Long documents: chunking and map-reduce summarization
gpt-4o supports 128k token context, but pumping entire documents costs and slows. Standard pattern: map-reduce:
- Split document into 2000–3000 token chunks with ~200 token overlap
- Summarize each chunk independently (map)
- Summarize list of summaries into final summary (reduce)
// iOS
func summarizeDocument(_ text: String) async throws -> String {
let chunks = chunkText(text, maxTokens: 2500, overlap: 200)
// Parallel chunk summarization
let partialSummaries = try await withThrowingTaskGroup(of: String.self) { group in
for chunk in chunks {
group.addTask { try await self.summarizeChunk(chunk) }
}
var results = [String]()
for try await result in group { results.append(result) }
return results
}
// Final reduce
let combined = partialSummaries.joined(separator: "\n\n")
return try await summarizeChunk(combined, isFinal: true)
}
func chunkText(_ text: String, maxTokens: Int, overlap: Int) -> [String] {
// ~4 chars = 1 token for English (approximate)
let chunkSize = maxTokens * 3
let overlapSize = overlap * 3
var chunks = [String]()
var start = text.startIndex
while start < text.endIndex {
let end = text.index(start, offsetBy: chunkSize, limitedBy: text.endIndex) ?? text.endIndex
chunks.append(String(text[start..<end]))
guard let nextStart = text.index(start, offsetBy: chunkSize - overlapSize, limitedBy: text.endIndex) else { break }
start = nextStart
}
return chunks
}
withThrowingTaskGroup runs each chunk in parallel. For 10 chunks, 5–7x faster than sequential.
Output formats
Summaries can be several types. Prompts for each:
| Type | Prompt instruction |
|---|---|
| Brief summary | "Summarize in 3-5 sentences. Key points only." |
| Bullets | "Extract 5-8 key points as bullet list. Each point = one idea." |
| Mind-map JSON | "Return JSON: {title, branches: [{topic, subtopics: []}]}" |
| Q&A | "Generate 5 questions and answers based on the text." |
| Action items | "Extract only action items and deadlines. Format: - [Task]: [Deadline/Owner]" |
For structured output, use response_format: { type: "json_object" } in OpenAI API—model must return valid JSON without markdown wrapper.
let requestBody: [String: Any] = [
"model": "gpt-4o-mini",
"messages": messages,
"response_format": ["type": "json_object"],
"temperature": 0.2
]
Real-time summarization: lectures and meetings
If source is mic (lecture recording, meeting), summary builds on transcription. Flow:
AVAudioEngine → 30-sec fragments → SpeechRecognizer (Whisper API or native SFSpeechRecognizer) → accumulated transcript → summarization with rolling window.

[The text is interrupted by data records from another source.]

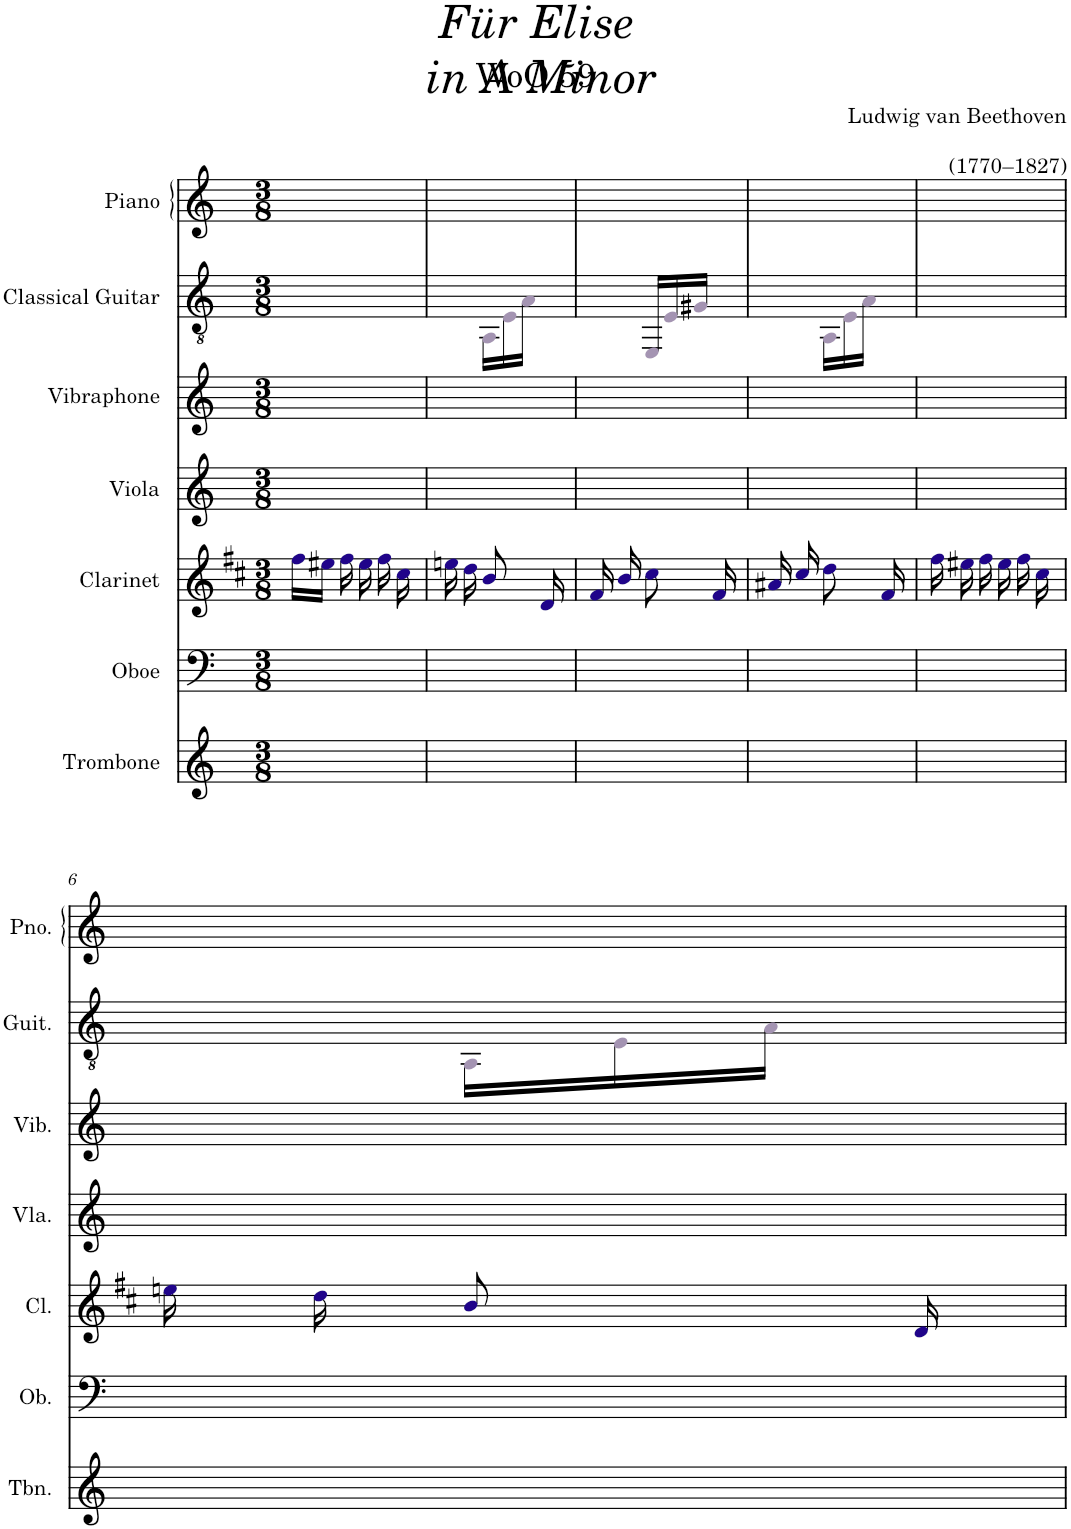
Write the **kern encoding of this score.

**kern	**kern	**kern	**kern	**kern	**kern	**kern
*part7	*part6	*part5	*part4	*part3	*part2	*part1
*staff7	*staff6	*staff5	*staff4	*staff3	*staff2	*staff1
*I"Trombone	*I"Oboe	*I"Clarinet	*I"Viola	*I"Vibraphone	*I"Classical Guitar	*I"Piano
*I'Tbn.	*I'Ob.	*I'Cl.	*I'Vla.	*I'Vib.	*I'Guit.	*I'Pno.
*clefG2	*clefF4	*clefG2	*clefG2	*clefG2	*clefGv2	*clefG2
*	*	*Trd1c2	*	*	*	*
*k[]	*k[]	*k[f#c#]	*k[]	*k[]	*k[]	*k[]
*M3/8	*M3/8	*M3/8	*M3/8	*M3/8	*M3/8	*M3/8
=1	=1	=1	=1	=1	=1	=1
4.ryy	4.ryy	16ff#i\LL	4.ryy	4.ryy	4.ryy	4.ryy
.	.	16ee#Xi\JJ	.	.	.	.
.	.	16ff#i\	.	.	.	.
.	.	16ee#i\	.	.	.	.
.	.	16ff#i\	.	.	.	.
.	.	16cc#i\	.	.	.	.
=2	=2	=2	=2	=2	=2	=2
4.ryy	4.ryy	16eeni\	4.ryy	4.ryy	8ryy	4.ryy
.	.	16ddi\	.	.	.	.
.	.	8bi/	.	.	16AAj\LL	.
.	.	.	.	.	16Ej\	.
.	.	16ryy	.	.	16Aj\JJ	.
.	.	16di/	.	.	16ryy	.
=3	=3	=3	=3	=3	=3	=3
4.ryy	4.ryy	16f#i/	4.ryy	4.ryy	8ryy	4.ryy
.	.	16bi/	.	.	.	.
.	.	8cc#i\	.	.	16EEj/LL	.
.	.	.	.	.	16Ej/	.
.	.	16ryy	.	.	16G#Xj/JJ	.
.	.	16f#i/	.	.	16ryy	.
=4	=4	=4	=4	=4	=4	=4
4.ryy	4.ryy	16a#Xi/	4.ryy	4.ryy	8ryy	4.ryy
.	.	16cc#i/	.	.	.	.
.	.	8ddi\	.	.	16AAj\LL	.
.	.	.	.	.	16Ej\	.
.	.	16ryy	.	.	16Aj\JJ	.
.	.	16f#i/	.	.	16ryy	.
=5	=5	=5	=5	=5	=5	=5
4.ryy	4.ryy	16ff#i\	4.ryy	4.ryy	4.ryy	4.ryy
.	.	16ee#Xi\	.	.	.	.
.	.	16ff#i\	.	.	.	.
.	.	16ee#i\	.	.	.	.
.	.	16ff#i\	.	.	.	.
.	.	16cc#i\	.	.	.	.
!!LO:LB:g=z
=6	=6	=6	=6	=6	=6	=6
4.ryy	4.ryy	16eeni\	4.ryy	4.ryy	8ryy	4.ryy
.	.	16ddi\	.	.	.	.
.	.	8bi/	.	.	16AAj\LL	.
.	.	.	.	.	16Ej\	.
.	.	16ryy	.	.	16Aj\JJ	.
.	.	16di/	.	.	16ryy	.
=	=	=	=	=	=	=
*-	*-	*-	*-	*-	*-	*-
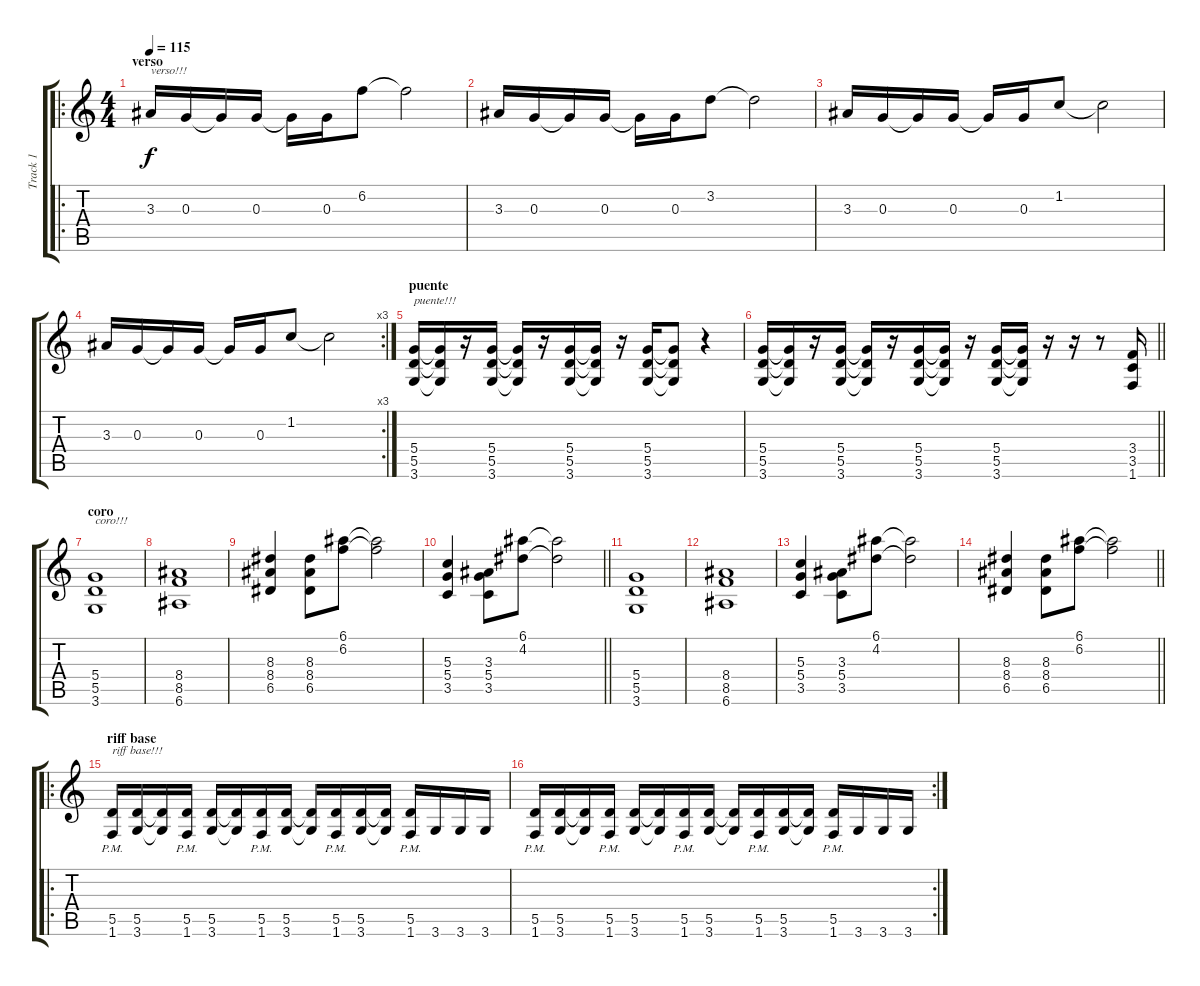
\track ("Track 1" "Track 1") {instrument distortionguitar}
\staff {score tabs}
\tuning (E4 B3 G3 D3 A2 E2) {hide}
\ro
\ts (4 4)
\section ("" "verso")
\tempo 115
\clef g2
\ks c
3.3.16{txt "verso!!!" dy f} 0.3.16 0.3{t}.16 0.3.16 0.3{t}.16 0.3.16 6.2.8 6.2{t}.2 |
3.3.16 0.3.16 0.3{t}.16 0.3.16 0.3{t}.16 0.3.16 3.2.8 3.2{t}.2 |
3.3.16 0.3.16 0.3{t}.16 0.3.16 0.3{t}.16 0.3.16 1.2.8 1.2{t}.2 |
\rc 3
3.3.16 0.3.16 0.3{t}.16 0.3.16 0.3{t}.16 0.3.16 1.2.8 1.2{t}.2 |
\section ("" "puente")
(5.4 5.5 3.6).16{txt "puente!!!"} (5.4{t} 5.5{t} 3.6{t}).16 r.16 (5.4 5.5 3.6).16 (5.4{t} 5.5{t} 3.6{t}).16 r.16 (5.4 5.5 3.6).16 (5.4{t} 5.5{t} 3.6{t}).16 r.16 (5.4 5.5 3.6).16 (5.4{t} 5.5{t} 3.6{t}).8 r.4 |
\barLineRight lightlight
(5.4 5.5 3.6).16 (5.4{t} 5.5{t} 3.6{t}).16 r.16 (5.4 5.5 3.6).16 (5.4{t} 5.5{t} 3.6{t}).16 r.16 (5.4 5.5 3.6).16 (5.4{t} 5.5{t} 3.6{t}).16 r.16 (5.4 5.5 3.6).16 (5.4{t} 5.5{t} 3.6{t}).16 r.16 r.16 r.8 (3.4 3.5 1.6).16 |
\section ("" "coro")
(5.4 5.5 3.6).1{txt "coro!!!"} |
(8.4 8.5 6.6).1 |
(8.3 8.4 6.5).4 (8.3 8.4 6.5).8 (6.1 6.2).8 (6.1{t} 6.2{t}).2 |
\barLineRight lightlight
(5.3 5.4 3.5).4 (3.3 5.4 3.5).8 (6.1 4.2).8 (6.1{t} 4.2{t}).2 |
(5.4 5.5 3.6).1 |
(8.4 8.5 6.6).1 |
(5.3 5.4 3.5).4 (3.3 5.4 3.5).8 (6.1 4.2).8 (6.1{t} 4.2{t}).2 |
\barLineRight lightlight
(8.3 8.4 6.5).4 (8.3 8.4 6.5).8 (6.1 6.2).8 (6.1{t} 6.2{t}).2 |
\ro
\section ("" "riff base")
(5.5{pm} 1.6{pm}).16{txt "riff base!!!"} (5.5 3.6).16 (5.5{t} 3.6{t}).16 (5.5{pm} 1.6{pm}).16 (5.5 3.6).16 (5.5{t} 3.6{t}).16 (5.5{pm} 1.6{pm}).16 (5.5 3.6).16 (5.5{t} 3.6{t}).16 (5.5{pm} 1.6{pm}).16 (5.5 3.6).16 (5.5{t} 3.6{t}).16 (5.5{pm} 1.6{pm}).16 3.6.16 3.6.16 3.6.16 |
\rc 2
(5.5{pm} 1.6{pm}).16 (5.5 3.6).16 (5.5{t} 3.6{t}).16 (5.5{pm} 1.6{pm}).16 (5.5 3.6).16 (5.5{t} 3.6{t}).16 (5.5{pm} 1.6{pm}).16 (5.5 3.6).16 (5.5{t} 3.6{t}).16 (5.5{pm} 1.6{pm}).16 (5.5 3.6).16 (5.5{t} 3.6{t}).16 (5.5{pm} 1.6{pm}).16 3.6.16 3.6.16 3.6.16
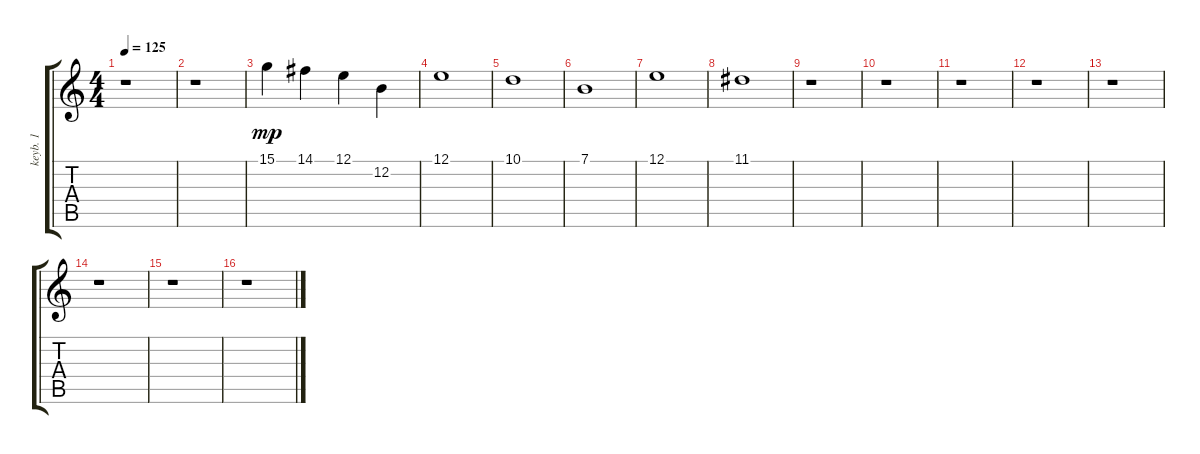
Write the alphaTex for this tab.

\track ("keyb. 1" "keyb. 1") {instrument stringensemble1}
\staff {score tabs}
\tuning (E4 B3 G3 D3 A2 E2) {hide}
\ts (4 4)
\tempo 125
\clef g2
\ks c
r.1{dy mp} |
r.1 |
15.1.4 14.1.4 12.1.4 12.2.4 |
12.1.1 |
10.1.1 |
7.1.1 |
12.1.1 |
11.1.1 |
r.1 |
r.1 |
r.1 |
r.1 |
r.1 |
r.1 |
r.1 |
r.1
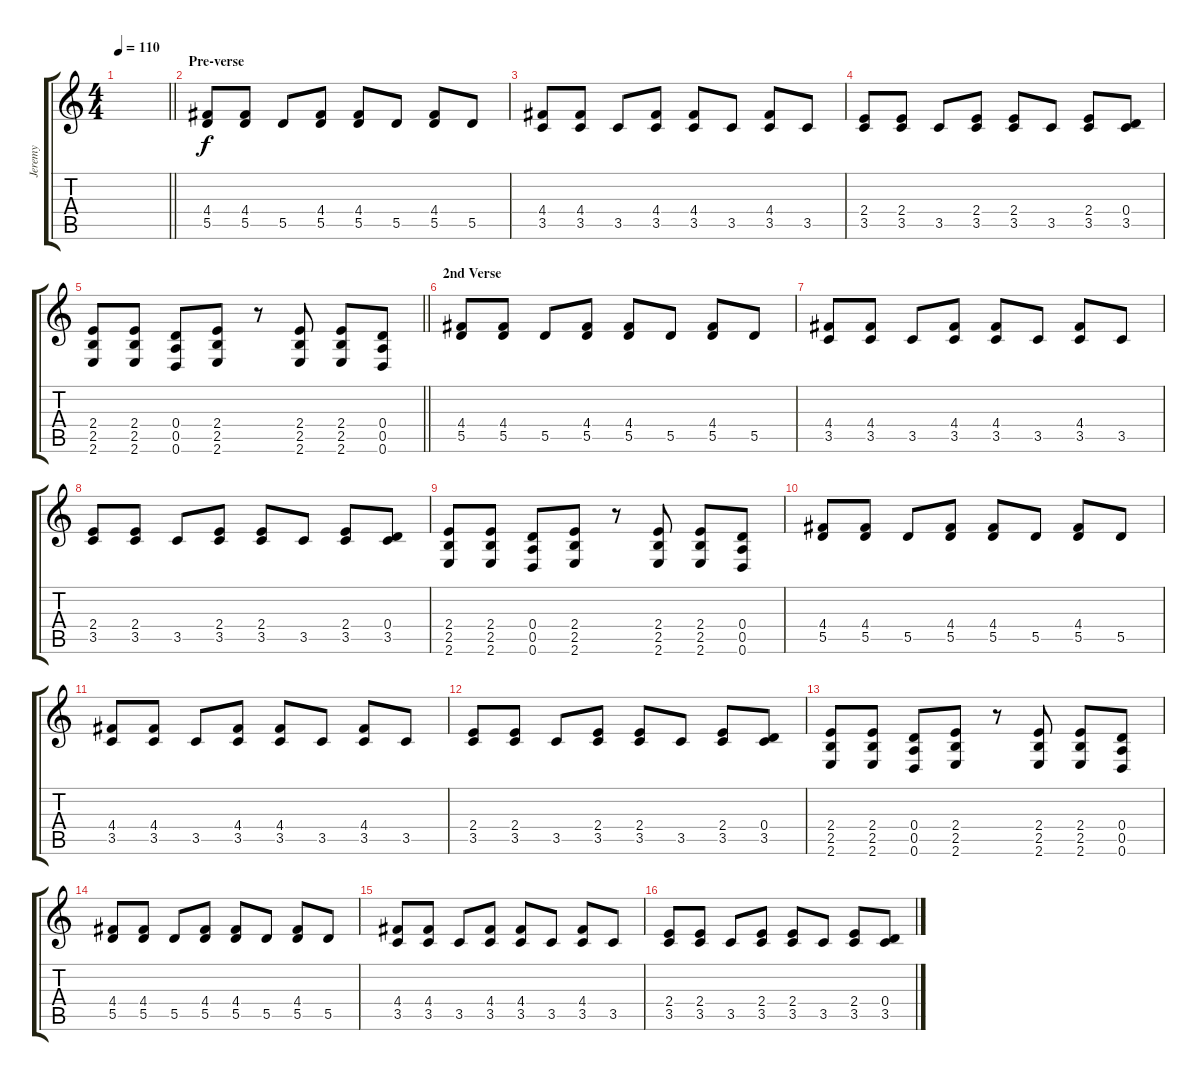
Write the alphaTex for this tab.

\track ("Jeremy" "Jeremy") {instrument distortionguitar}
\staff {score tabs}
\tuning (E4 B3 G3 D3 A2 D2) {hide}
\ts (4 4)
\tempo 110
\clef g2
\barLineRight lightlight
\ks c
|
\section ("" "Pre-verse ")
(4.4 5.5).8 (4.4 5.5).8 5.5.8 (4.4 5.5).8 (4.4 5.5).8 5.5.8 (4.4 5.5).8 5.5.8 |
(4.4 3.5).8 (4.4 3.5).8 3.5.8 (4.4 3.5).8 (4.4 3.5).8 3.5.8 (4.4 3.5).8 3.5.8 |
(2.4 3.5).8 (2.4 3.5).8 3.5.8 (2.4 3.5).8 (2.4 3.5).8 3.5.8 (2.4 3.5).8 (0.4 3.5).8 |
\barLineRight lightlight
(2.4 2.5 2.6).8 (2.4 2.5 2.6).8 (0.4 0.5 0.6).8 (2.4 2.5 2.6).8 r.8 (2.4 2.5 2.6).8 (2.4 2.5 2.6).8 (0.4 0.5 0.6).8 |
\section ("" "2nd Verse")
(4.4 5.5).8 (4.4 5.5).8 5.5.8 (4.4 5.5).8 (4.4 5.5).8 5.5.8 (4.4 5.5).8 5.5.8 |
(4.4 3.5).8 (4.4 3.5).8 3.5.8 (4.4 3.5).8 (4.4 3.5).8 3.5.8 (4.4 3.5).8 3.5.8 |
(2.4 3.5).8 (2.4 3.5).8 3.5.8 (2.4 3.5).8 (2.4 3.5).8 3.5.8 (2.4 3.5).8 (0.4 3.5).8 |
(2.4 2.5 2.6).8 (2.4 2.5 2.6).8 (0.4 0.5 0.6).8 (2.4 2.5 2.6).8 r.8 (2.4 2.5 2.6).8 (2.4 2.5 2.6).8 (0.4 0.5 0.6).8 |
(4.4 5.5).8 (4.4 5.5).8 5.5.8 (4.4 5.5).8 (4.4 5.5).8 5.5.8 (4.4 5.5).8 5.5.8 |
(4.4 3.5).8 (4.4 3.5).8 3.5.8 (4.4 3.5).8 (4.4 3.5).8 3.5.8 (4.4 3.5).8 3.5.8 |
(2.4 3.5).8 (2.4 3.5).8 3.5.8 (2.4 3.5).8 (2.4 3.5).8 3.5.8 (2.4 3.5).8 (0.4 3.5).8 |
(2.4 2.5 2.6).8 (2.4 2.5 2.6).8 (0.4 0.5 0.6).8 (2.4 2.5 2.6).8 r.8 (2.4 2.5 2.6).8 (2.4 2.5 2.6).8 (0.4 0.5 0.6).8 |
(4.4 5.5).8 (4.4 5.5).8 5.5.8 (4.4 5.5).8 (4.4 5.5).8 5.5.8 (4.4 5.5).8 5.5.8 |
(4.4 3.5).8 (4.4 3.5).8 3.5.8 (4.4 3.5).8 (4.4 3.5).8 3.5.8 (4.4 3.5).8 3.5.8 |
(2.4 3.5).8 (2.4 3.5).8 3.5.8 (2.4 3.5).8 (2.4 3.5).8 3.5.8 (2.4 3.5).8 (0.4 3.5).8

// Summarize every 5 minutes of transcript with overlap
class LiveSummaryEngine {
private var transcript = ""
private var lastSummaryLength = 0
func onNewTranscript(_ chunk: String) {
transcript += " " + chunk
// Summarize new block when ~2000 words accumulated
let wordCount = transcript.split(separator: " ").count
if wordCount - lastSummaryLength > 2000 {
Task { await summarizeNewBlock() }
lastSummaryLength = wordCount
}
}
private func summarizeNewBlock() async {
let newContent = transcript.components(separatedBy: " ")
.dropFirst(max(0, lastSummaryLength - 200)) // 200-word overlap
.joined(separator: " ")
let summary = try? await llmService.summarize(newContent)
await MainActor.run { appendToNotes(summary ?? "") }
}
}
Android equivalent via SpeechRecognizer + MediaRecorder with chunking by RECOGNIZER_RESULT_STABILITY.
Storage and search of summaries
Summaries must be available offline and support search. iOS: Core Data or SwiftData with FTS via NSPersistentStoreDescription with SQLite FTS5. Android: Room with @Fts4 or @Fts5 annotation.
Semantic search (by meaning, not words): via vector embeddings stored locally in SQLite-VSS or server-side with pgvector. For mobile, server search with result caching suffices.
Timeline estimates
Basic document summarization via API—2–3 days. Map-reduce for long documents + multiple output formats—1.5 weeks. Live summarization with transcription—3–4 weeks.